> **Directions**: Please answer from the music blog posts below: what year is the Gospel Supremes recording from?

> **Page excerpt**:
July 17th, 2008 12:56pm

I’ve Got A Home In Glory Land


Gospel Supremes “Do, Lord, Remember Me” – Art Rosenbaum recorded the music found on the Art of Field Recording box set over the course of five decades, and as a result, the quality of the audio varies from track to track. There are some unexpected, unintentional benefits to this approach. For example, some of the more recent digital recordings document singers such as Mary Lomax, who performs unaccompanied traditional ballads dating back hundreds of years. Those records are clear and pristine, and place the emphasis on her voice and the words rather than an aural patina of oldness. On the other hand, the relatively poor quality of this recording of the Gospel Supremes from 1977 serves to compensate for the fact that the song’s arrangement is one of the most modern sounds in the set — the band play electric instruments, and the gospel tune is clearly shaped by R&B influences. The fidelity may be shaky, but the recording gives us a strong sense of time and place, and that context adds quite a bit to the charm of this already brilliant performance. (Click here to buy it from Dust-To-Digital.) (Originally posted on 12/24/2007)

Elsewhere: I’m going to be idolatin’ on Idolator today. Come see.



July 16th, 2008 5:00am

Looking For Cabbage?


Breakbot “Happy Rabbit” – Most of the time, a groove starts with the bass line, and builds up to a point where the bass is guiding the composition, but you’re probably thinking about something else in the arrangement. “Happy Rabbit” flips that dynamic. The grooves pile on from the start, but when the bass comes in, it’s so bold and prominent that it may as well be a lead vocal. The bass part is immediately ingratiating — it’s just tight enough to to snap into the beat, but loose enough to have a swagger that sets it apart from the other elements in the mix. It certainly sounds more tactile than the other sounds in the recording. Whereas the keyboard parts feel a bit airy and removed, you can almost feel the sensation of the bass strings vibrating beneath your fingers, or flopping casually above the fretboard. The rest of the song sounds like a fantasy, but that bass — it feels so real, like something actually happening to you. (Click here to buy it from Moshi Moshi.)

Elsewhere: One Person Trend Stories is one of the best usages of the internet that I’ve encountered all summer.



July 15th, 2008 12:31pm

I Didn’t Walk Down The Beach In A Trance


Simone White “I Didn’t Have A Summer Romance” – This song was originally written and performed by Carole King, who sang the song with the declarative melancholy of a person who very much wants you to notice that they are sad and is fishing for some consolation. Simone White’s version is a bit more straightforward. Her voice is soft and she lacks King’s assertive edge, making her come across more like a traditional wallflower. She plays the character as someone who is just painfully lonely, and is heartbroken by her lack of heartbreak, and exhausted by living vicariously through friends and fiction. She doesn’t seem bitter or overly depressed — if anything, she just seems like this easygoing person who truly appreciates romance and intimacy, but rarely gets her shot at it. You hear the song, and you imagine this girl, and I think you’re supposed to feel something like “wait, why didn’t anyone tell me about her?” Whether or not you actually had a summer romance, you start to wish just a bit that it had been with her. (Click here to buy it from Amazon.)

> **Extracted entries**:
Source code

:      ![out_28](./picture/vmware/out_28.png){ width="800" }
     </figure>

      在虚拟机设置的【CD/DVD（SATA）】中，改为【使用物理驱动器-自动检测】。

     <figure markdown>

> **Your response**: 1977.